Our goal, in much of our marketing, is to engage new customers around the question of how prepared they are to detect and respond to an active security breach — what would you do if your system was breached right now? If you look at public breaches, the average time that it takes between a company actually being breached and detecting that incident is six-months. That is an incredible amount of time in which damage can be done and data stolen. There are better ways to approach security incident monitoring, investigation and response. We put a lot of pressure on ourselves to expand because I think there is an opportunity for us to build a great company. The technology that we developed can enable security operations teams, and their incident response teams to dramatically reduce that amount of time. In this case, time is money.
Dave Burton is VP of Marketing at GuardiCore. With twenty years of executive marketing experience and a proven track record leading cross function teams within burgeoning tech-firms, Dave joined GuardiCore in 2015 to take their marketing operations to a global level. Previously VP of Global Marketing at NComputing and VP of Marketing Operations at AppSense, Dave is focused on demand generation to establish GuardiCore as a global leader in cybersecurity. We spoke with Dave to gain insight into how changes in the cyber-threat landscape are affecting how he cuts through market noise to connect with key stakeholders.
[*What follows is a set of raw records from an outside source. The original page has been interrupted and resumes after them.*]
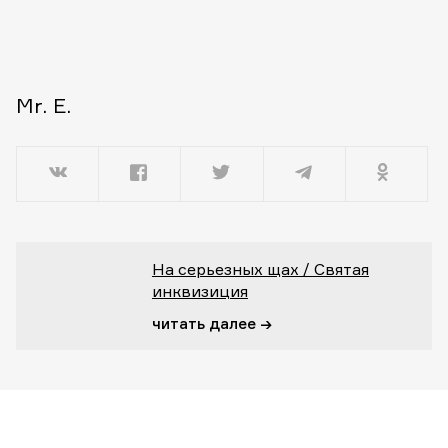
Mr. E.
На серьезных щах / Святая
инквизиция
читать далее →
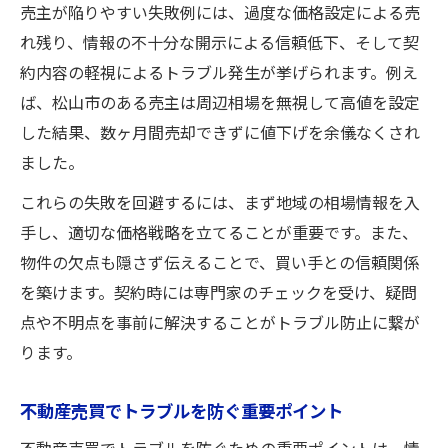
売主が陥りやすい失敗例には、過度な価格設定による売
れ残り、情報の不十分な開示による信頼低下、そして契
約内容の軽視によるトラブル発生が挙げられます。例え
ば、松山市のある売主は周辺相場を無視して高値を設定
した結果、数ヶ月間売却できずに値下げを余儀なくされ
ました。
これらの失敗を回避するには、まず地域の相場情報を入
手し、適切な価格戦略を立てることが重要です。また、
物件の欠点も隠さず伝えることで、買い手との信頼関係
を築けます。契約時には専門家のチェックを受け、疑問
点や不明点を事前に解決することがトラブル防止に繋が
ります。
不動産売買でトラブルを防ぐ重要ポイント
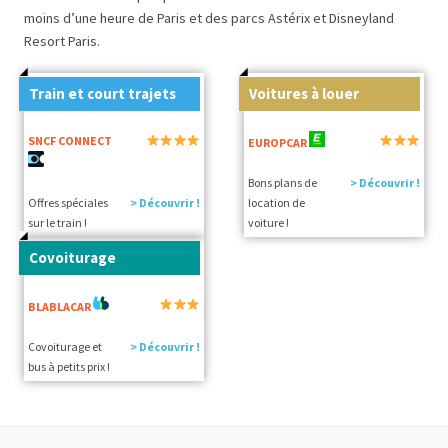
moins d’une heure de Paris et des parcs Astérix et Disneyland
Resort Paris.
Train et court trajets
Voitures à louer
SNCF CONNECT
EUROPCAR
Bons plans de
> Découvrir !
Offres spéciales
> Découvrir !
location de
sur le train !
voiture !
Covoiturage
BLABLACAR
Covoiturage et
> Découvrir !
bus à petits prix !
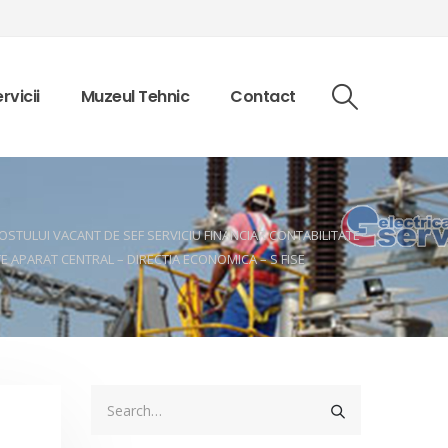
rvicii
Muzeul Tehnic
Contact
OSTULUI VACANT DE SEF SERVICIU FINANCIAR CONTABILITATE
E APARAT CENTRAL – DIRECTIA ECONOMICA – S FISE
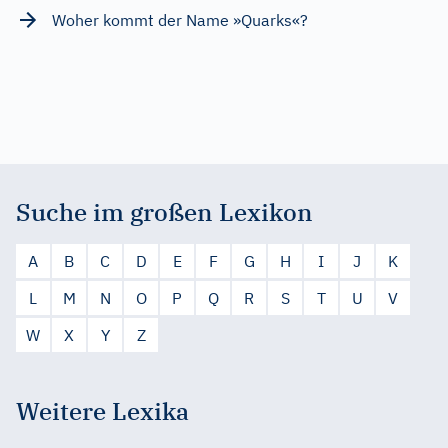
Woher kommt der Name »Quarks«?
Suche im großen Lexikon
A
B
C
D
E
F
G
H
I
J
K
L
M
N
O
P
Q
R
S
T
U
V
W
X
Y
Z
Weitere Lexika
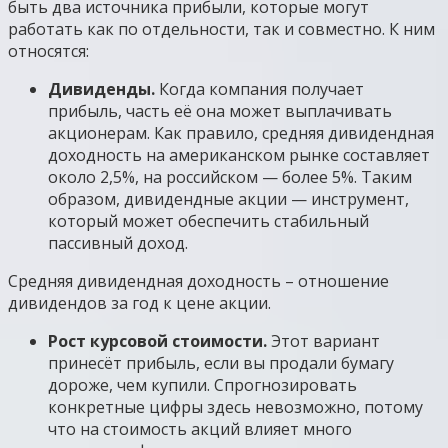
быть два источника прибыли, которые могут
работать как по отдельности, так и совместно. К ним
относятся:
Дивиденды.
Когда компания получает
прибыль, часть её она может выплачивать
акционерам. Как правило, средняя дивидендная
доходность на американском рынке составляет
около 2,5%, на российском — более 5%. Таким
образом, дивидендные акции — инструмент,
который может обеспечить стабильный
пассивный доход.
Средняя дивидендная доходность – отношение
дивидендов за год к цене акции.
Рост курсовой стоимости.
Этот вариант
принесёт прибыль, если вы продали бумагу
дороже, чем купили. Спрогнозировать
конкретные цифры здесь невозможно, потому
что на стоимость акций влияет много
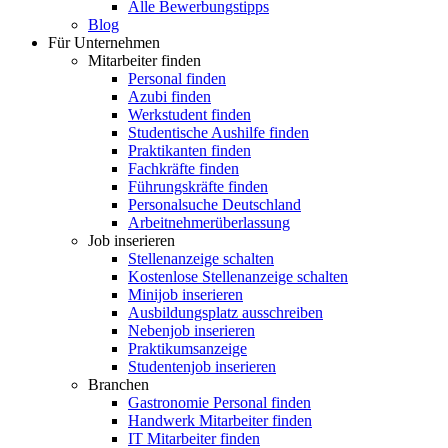
Alle Bewerbungstipps
Blog
Für Unternehmen
Mitarbeiter finden
Personal finden
Azubi finden
Werkstudent finden
Studentische Aushilfe finden
Praktikanten finden
Fachkräfte finden
Führungskräfte finden
Personalsuche Deutschland
Arbeitnehmerüberlassung
Job inserieren
Stellenanzeige schalten
Kostenlose Stellenanzeige schalten
Minijob inserieren
Ausbildungsplatz ausschreiben
Nebenjob inserieren
Praktikumsanzeige
Studentenjob inserieren
Branchen
Gastronomie Personal finden
Handwerk Mitarbeiter finden
IT Mitarbeiter finden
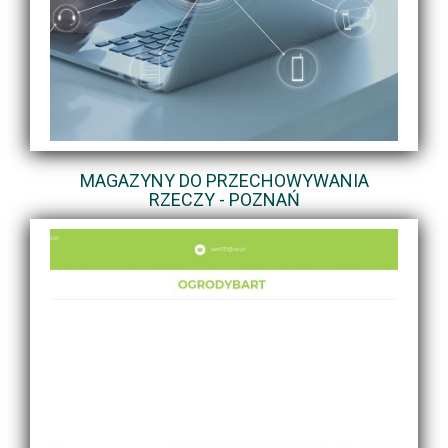
MAGAZYNY DO PRZECHOWYWANIA
RZECZY - POZNAŃ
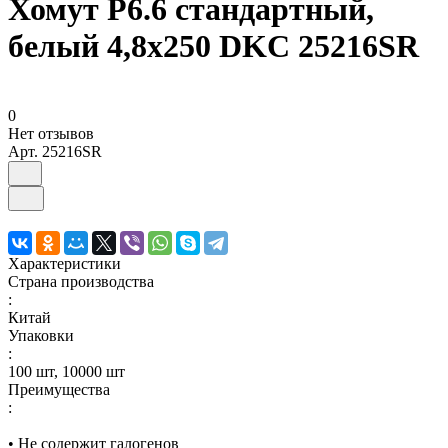
Хомут P6.6 стандартный,
белый 4,8x250 DKC 25216SR
0
Нет отзывов
Арт.
25216SR
Характеристики
Страна производства
:
Китай
Упаковки
:
100 шт, 10000 шт
Преимущества
:
• Не содержит галогенов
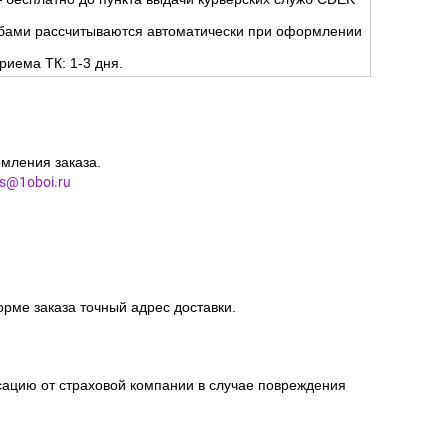
жбами рассчитываются автоматически при оформлении
риема ТК: 1-3 дня.
мления заказа.
es@1oboi.ru
орме заказа точный адрес доставки.
сацию от страховой компании в случае повреждения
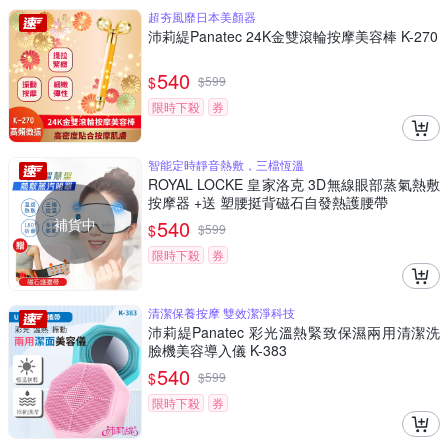
超夯風靡日本美顏器
沛莉緹Panatec 24K金雙滾輪按摩美容棒 K-270
540
$
$
599
限時下殺
券
智能定時靜音熱敷，三檔恆溫
ROYAL LOCKE 皇家洛克 3D無線眼部蒸氣熱敷
按摩器 +送 塑腰挺背磁石自發熱護腰帶
補貨中
540
$
$
599
限時下殺
券
清潔保養按摩 雙效潔淨科技
沛莉緹Panatec 彩光溫熱緊致保濕兩用清潔洗
臉機美容導入儀 K-383
540
$
$
599
限時下殺
券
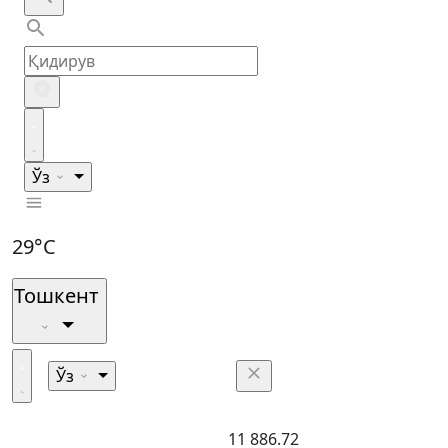
Ўз
29°C
Тошкент
Ўз
11 886.72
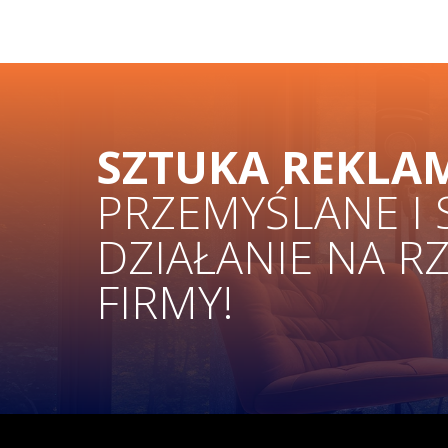
SZTUKA REKLA
PRZEMYŚLANE I
DZIAŁANIE NA R
FIRMY!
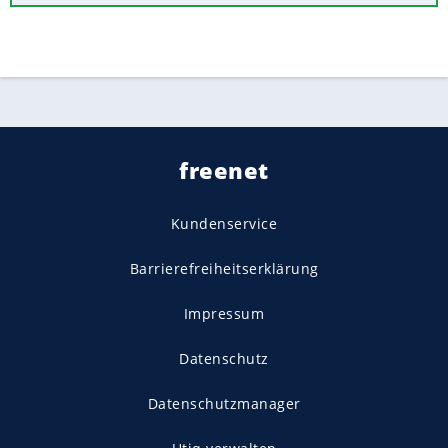
freenet
Kundenservice
Barrierefreiheitserklärung
Impressum
Datenschutz
Datenschutzmanager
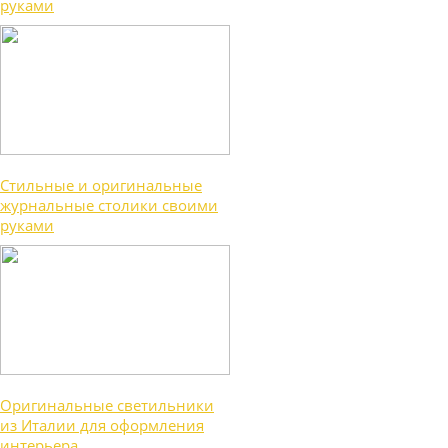
руками
Стильные и оригинальные
журнальные столики своими
руками
Оригинальные светильники
из Италии для оформления
интерьера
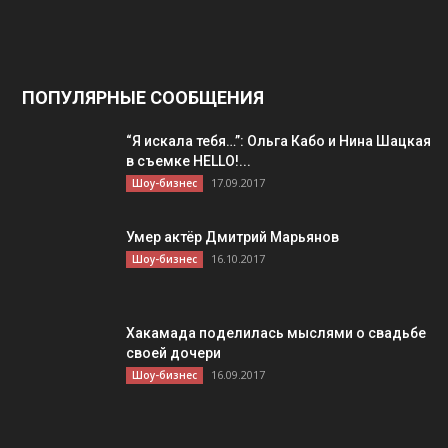
ПОПУЛЯРНЫЕ СООБЩЕНИЯ
“Я искала тебя…”: Ольга Кабо и Нина Шацкая
в съемке HELLO!...
17.09.2017
Шоу-бизнес
Умер актёр Дмитрий Марьянов
16.10.2017
Шоу-бизнес
Хакамада поделилась мыслями о свадьбе
своей дочери
16.09.2017
Шоу-бизнес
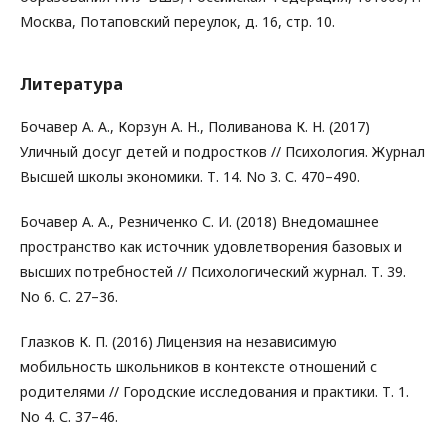
Москва, Потаповский переулок, д. 16, стр. 10.
Литература
Бочавер А. А., Корзун А. Н., Поливанова К. Н. (2017)
Уличный досуг детей и подростков // Психология. Журнал
Высшей школы экономики. Т. 14. No 3. С. 470–490.
Бочавер А. А., Резниченко С. И. (2018) Внедомашнее
пространство как источник удовлетворения базовых и
высших потребностей // Психологический журнал. Т. 39.
No 6. С. 27–36.
Глазков К. П. (2016) Лицензия на независимую
мобильность школьников в контексте отношений с
родителями // Городские исследования и практики. Т. 1.
No 4. С. 37–46.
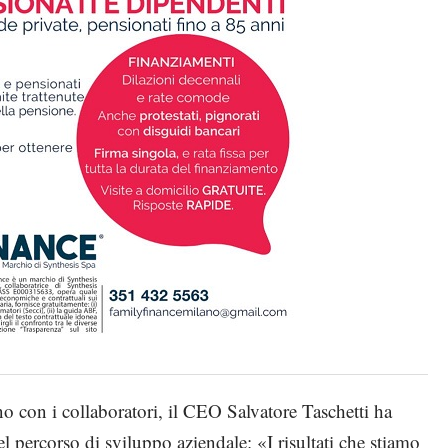
no con i collaboratori, il CEO Salvatore Taschetti ha
el percorso di sviluppo aziendale: «I risultati che stiamo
GuardiCore is a leading provider of datacentre and cloud security systems. Delivering real-time breach detection and response, GuardiCore’s systems micro-segment internal traffic, provide complete visibility across the datacenter and ensure continuity when migrating workloads across platforms and clouds. By reducing the time it takes to identify a breach from months to minutes, Guardicore is one of two major Israeli-based cybersecurity firms that are changing the way organisations fight cyberattacks.